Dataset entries
______

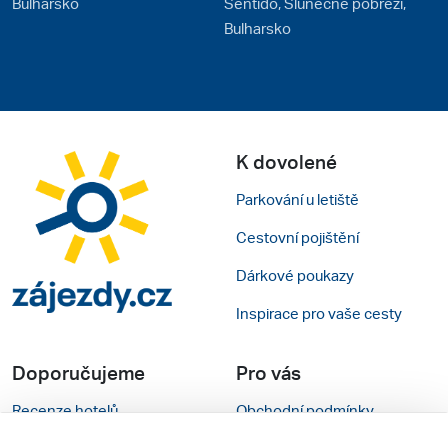
Bulharsko
Sentido, Slunečné pobřeží,
Bulharsko
K dovolené
Parkování u letiště
Cestovní pojištění
Dárkové poukazy
Inspirace pro vaše cesty
Doporučujeme
Pro vás
Recenze hotelů
Obchodní podmínky
Rady na cestu
Kontakty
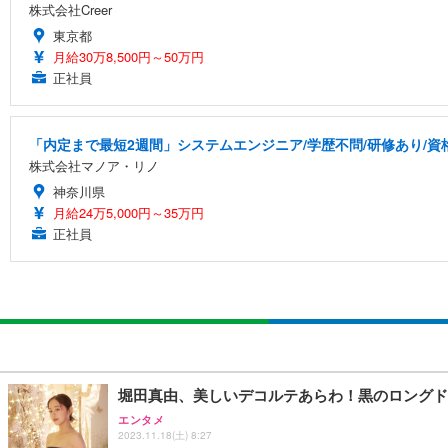
株式会社Creer
東京都
月給30万8,500円～50万円
正社員
「内定まで最短2週間」システムエンジニア/学歴不問/研修あり/資
株式会社マノア・リノ
神奈川県
月給24万5,000円～35万円
正社員
堀田真由、美しいデコルテあらわ！黒のロングド
エンタメ
2023.11.18(土) 8:27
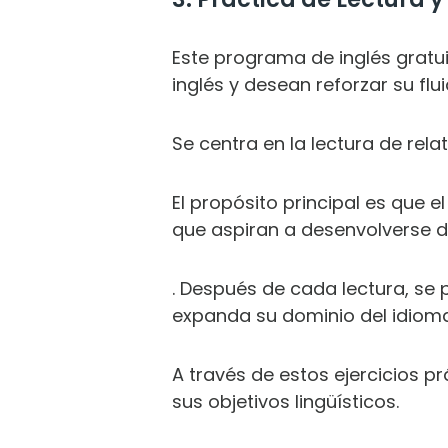
Este programa de inglés gratu
inglés y desean reforzar su flu
Se centra en la lectura de rel
El propósito principal es que e
que aspiran a desenvolverse d
. Después de cada lectura, se 
expanda su dominio del idioma
A través de estos ejercicios p
sus objetivos lingüísticos.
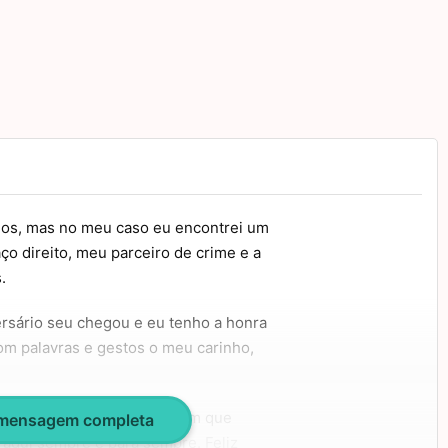
os, mas no meu caso eu encontrei um
o direito, meu parceiro de crime e a
.
rsário seu chegou e eu tenho a honra
om palavras e gestos o meu carinho,
panhia, e espero ser alguém que
 mensagem completa
 aqui sempre e para sempre. Feliz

______

About this task: I need the entries printed exactly, with each picture left out.

Written solution:
Bulharsko
Sentido, Slunečné pobřeží,
Bulharsko
K dovolené
Parkování u letiště
Cestovní pojištění
Dárkové poukazy
Inspirace pro vaše cesty
Doporučujeme
Pro vás
Recenze hotelů
Obchodní podmínky
Rady na cestu
Kontakty
株式会社Creer
東京都
月給30万8,500円～50万円
正社員
「内定まで最短2週間」システムエンジニア/学歴不問/研修あり/資
株式会社マノア・リノ
神奈川県
月給24万5,000円～35万円
正社員
堀田真由、美しいデコルテあらわ！黒のロングド
エンタメ
2023.11.18(土) 8:27
Este programa de inglés gratu
inglés y desean reforzar su flu
Se centra en la lectura de rel
El propósito principal es que e
que aspiran a desenvolverse d
. Después de cada lectura, se 
expanda su dominio del idioma
A través de estos ejercicios p
sus objetivos lingüísticos.
os, mas no meu caso eu encontrei um
o direito, meu parceiro de crime e a
.
rsário seu chegou e eu tenho a honra
om palavras e gestos o meu carinho,
panhia, e espero ser alguém que
 mensagem completa
 aqui sempre e para sempre. Feliz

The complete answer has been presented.